How do you motivate an unmotivated child?

In truth, every child is motivated toward something.  It just doesn’t always line up with what the adults in their life want them to be motivated toward.  How can that be turned around?

I believe that the key to motivating a child is to help them find their why.

It’s hard to be excited about learning to read if you don’t see the advantage of it. But what if you know that being able to read means you will open a world of stories and fantasy? What if you learn it will challenge your imagination and creativity? What if you learn it will expand your world and take you places you may never be able to visit otherwise?

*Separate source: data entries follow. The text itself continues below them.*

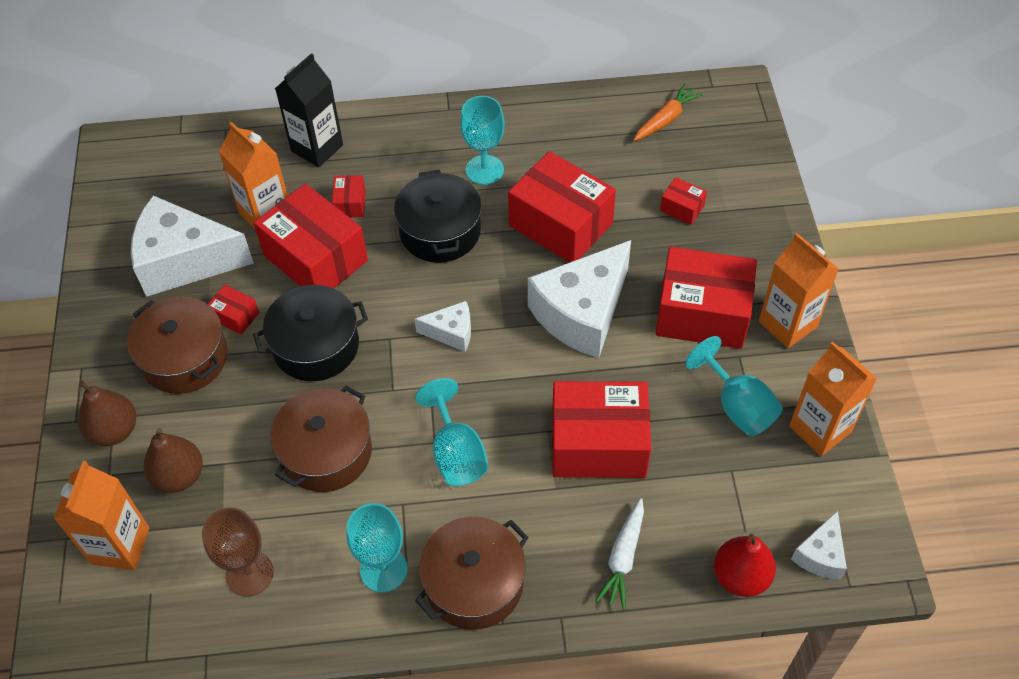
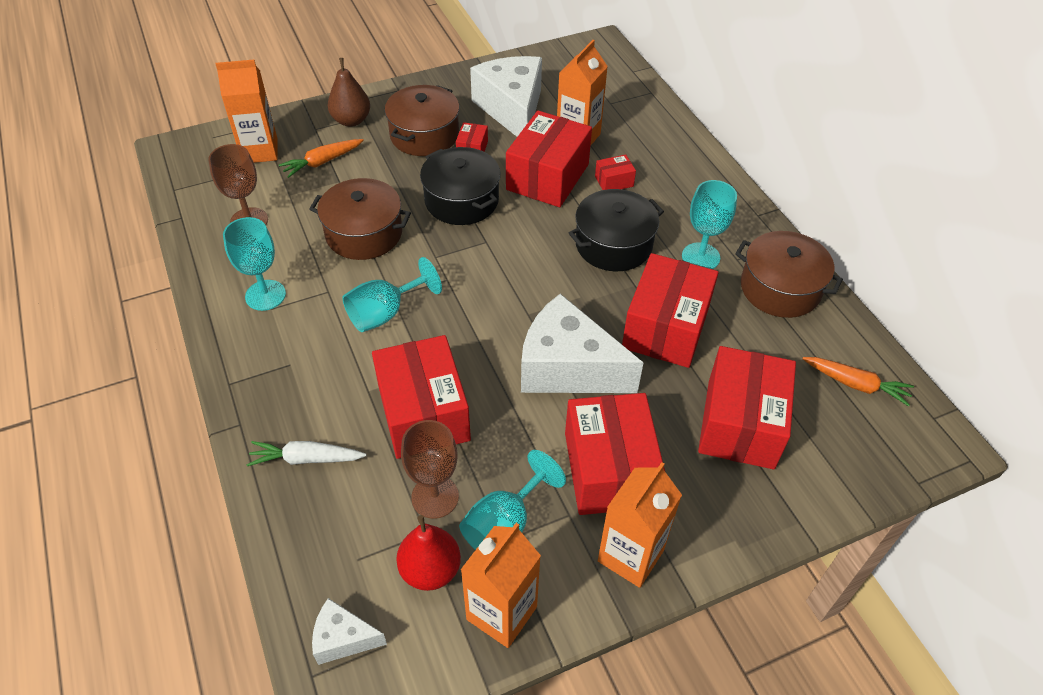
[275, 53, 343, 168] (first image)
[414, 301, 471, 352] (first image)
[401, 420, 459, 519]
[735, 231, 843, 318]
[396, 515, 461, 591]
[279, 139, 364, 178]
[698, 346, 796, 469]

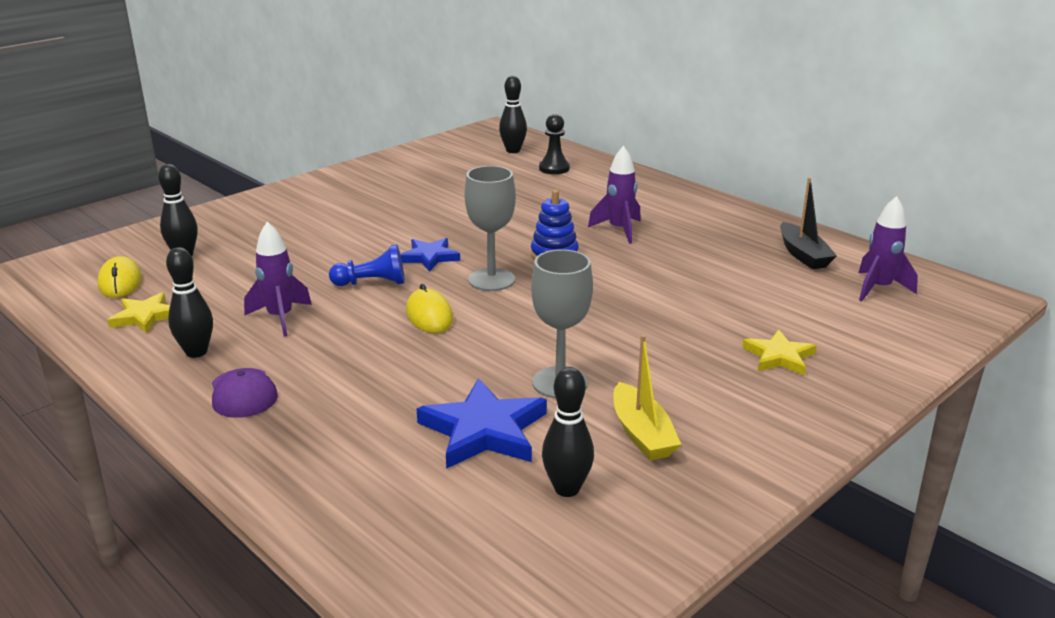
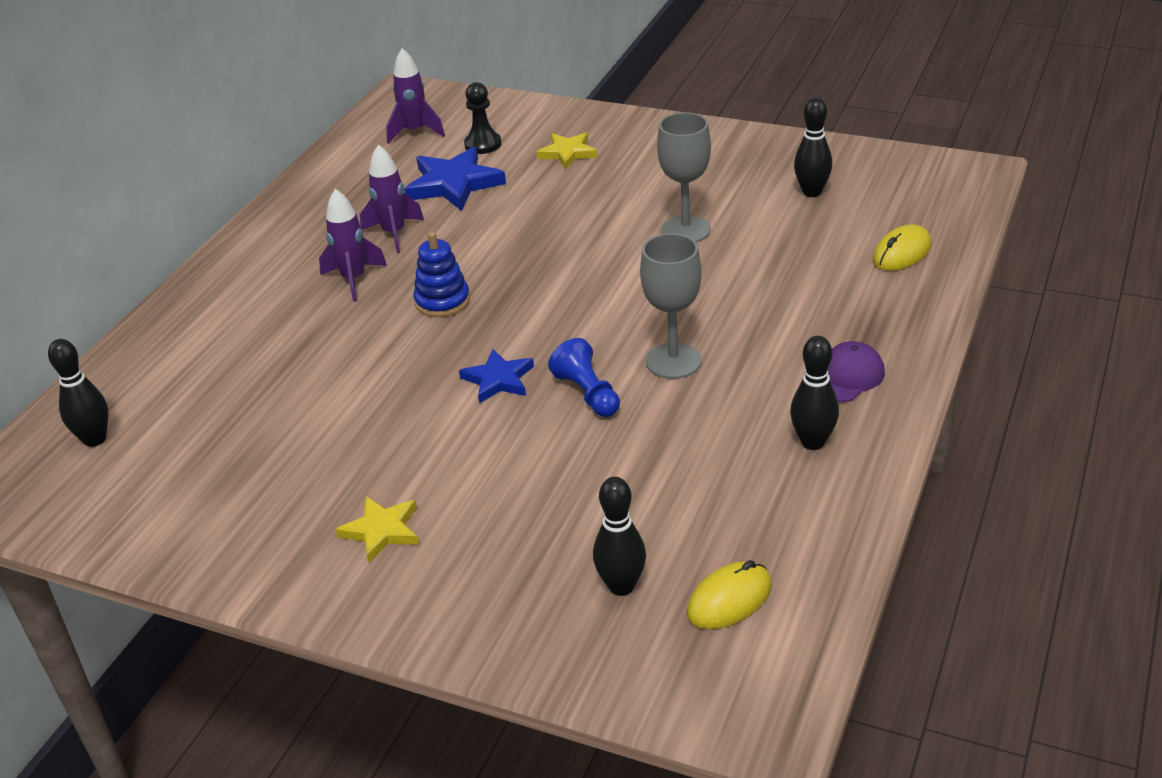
[613, 335, 681, 460] (first image)
[780, 178, 837, 269] (first image)
[335, 496, 419, 563]
[360, 145, 424, 253]
[873, 224, 931, 271]
[404, 147, 506, 211]
[640, 233, 702, 379]
[464, 82, 501, 154]

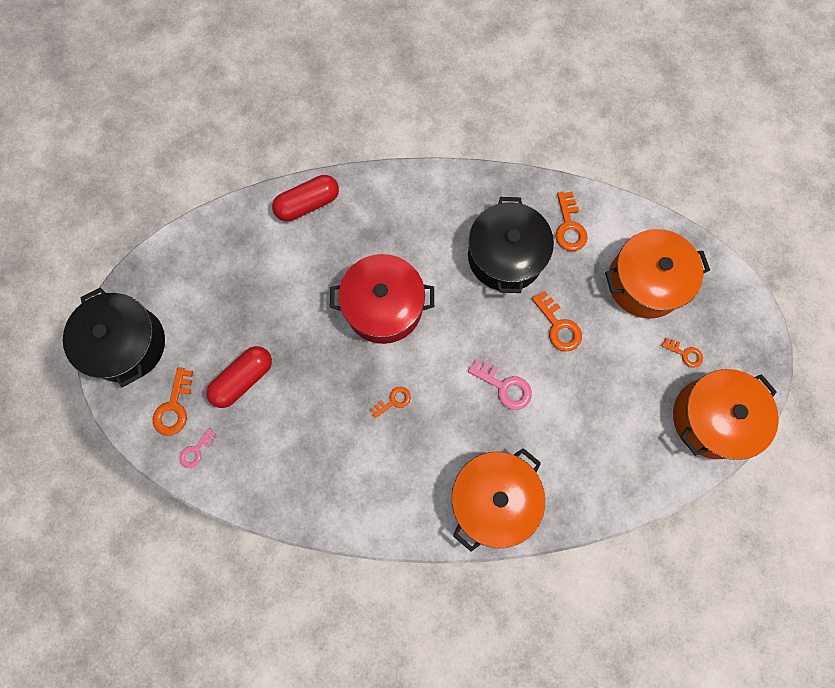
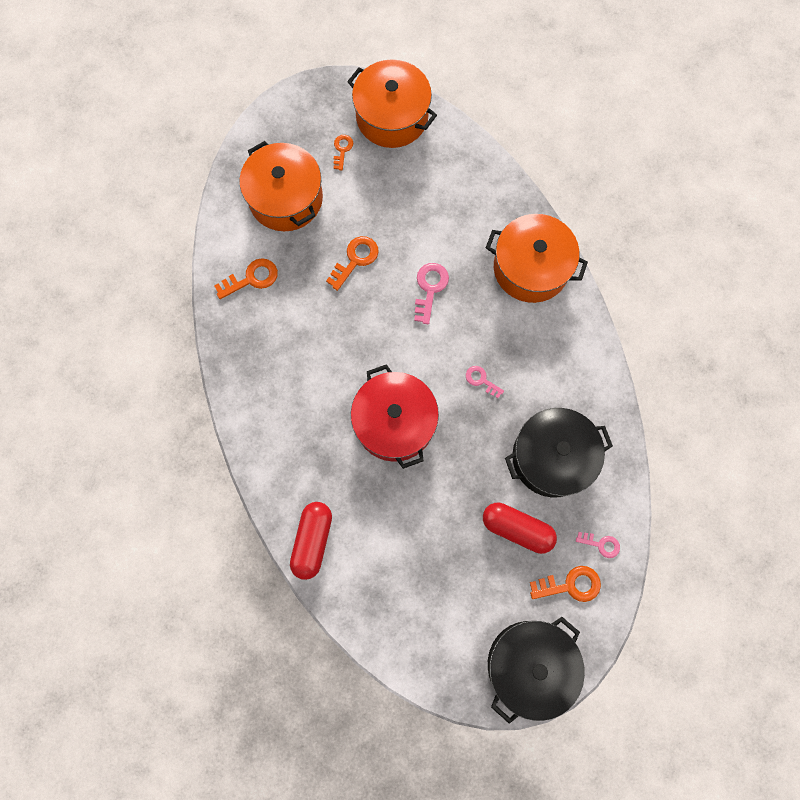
[505, 408, 613, 497]
[466, 366, 504, 398]
[290, 502, 332, 580]

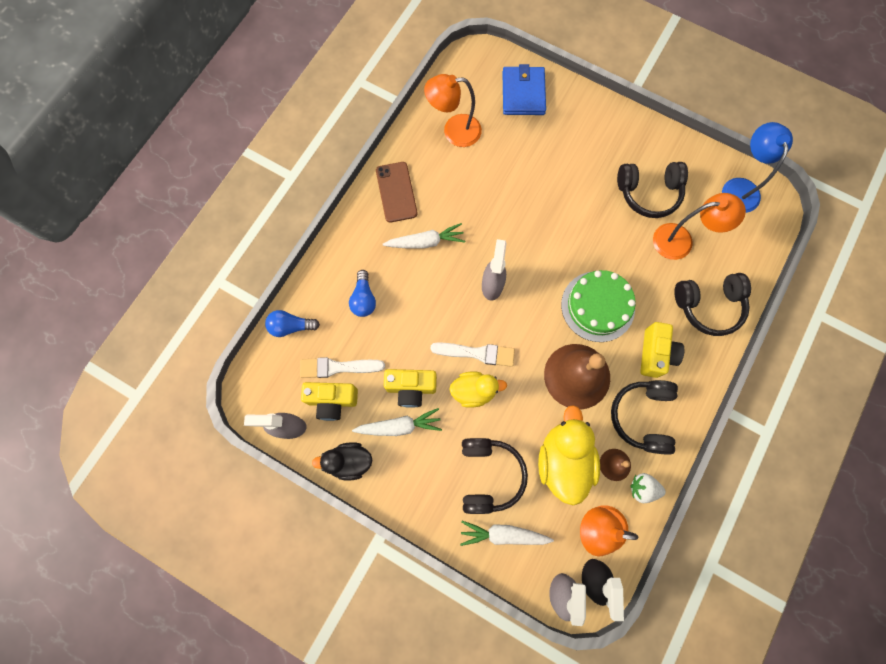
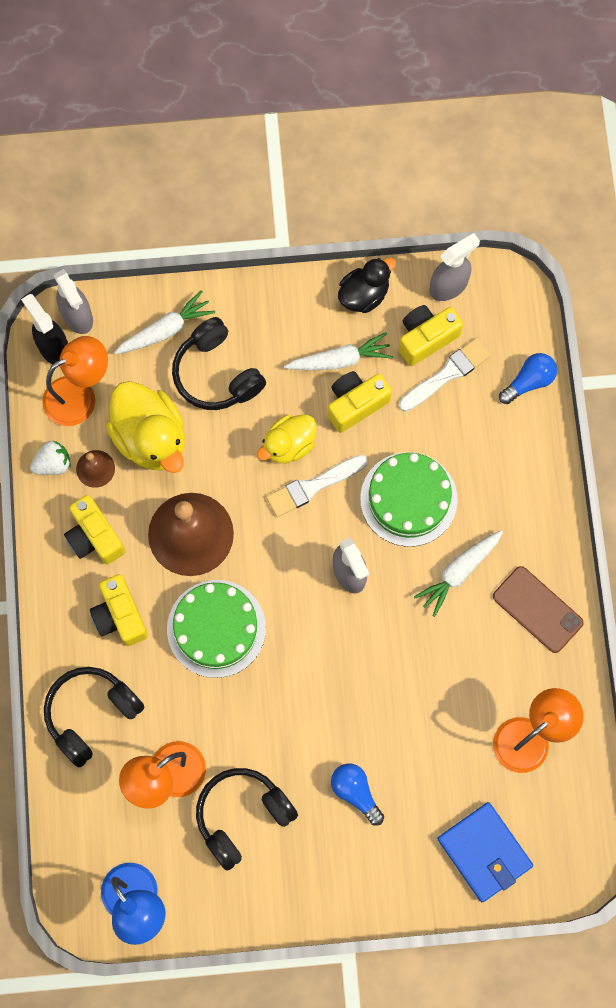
[360, 452, 458, 547]
[331, 764, 384, 825]
[64, 495, 125, 565]
[284, 332, 393, 370]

It’s hard to get excited about learning math if you don’t see the point of it.  But what if you learn to see it as a puzzle to be solved?  What if you see it as exercise for the brain?  What if you learn that it will help you make money, count money, budget money and buy things?

I don’t know what the why is that will hook your particular child with any given activity. But I think we need to at least help children see the reason behind learning and develop their why.  We need to present learning as exciting, challenging, mind opening and life changing.  Instead it is often presented it as something a student just has to get through to pass a test and make it to the next grade so they can eventually graduate and do what they really want to do.  That doesn’t motivate me… does it you?

What is your why?

Maybe we ultimately need to ask ourselves what the why is behind the work that we do.  If our why is to share the thrill of learning and becoming the best that we can be every day, then we need to ask ourselves if we are translating that enthusiasm and excitement into the lessons that we teach and the life that we model. Enthusiasm is contagious.

Listen to what Marva Collins, renowned teacher who is quoted in the book Mindset said to an unmotivated second grader in her class on the first day of school, “Come on, peach,” she said to him, cupping his face in her hands, “we have work to do.  You can’t just sit in a seat and grow smart… I promise, you are going to do, and you are going to produce.  I am not going to let you fail.”

There are lots of strategies that can be put into place to motivate a child.  We can use stickers and candy and treasure boxes of toys.  But in the long run these things lose appeal and research actually shows that they have an adverse effect on the desire to learn and grow.  Instead what if it is possible to nurture a growth mindset that will encourage kids to become life long learners ?  What if the answer is to truly see students as successful, enthusiastic learners and hold that space for them as they grow into it?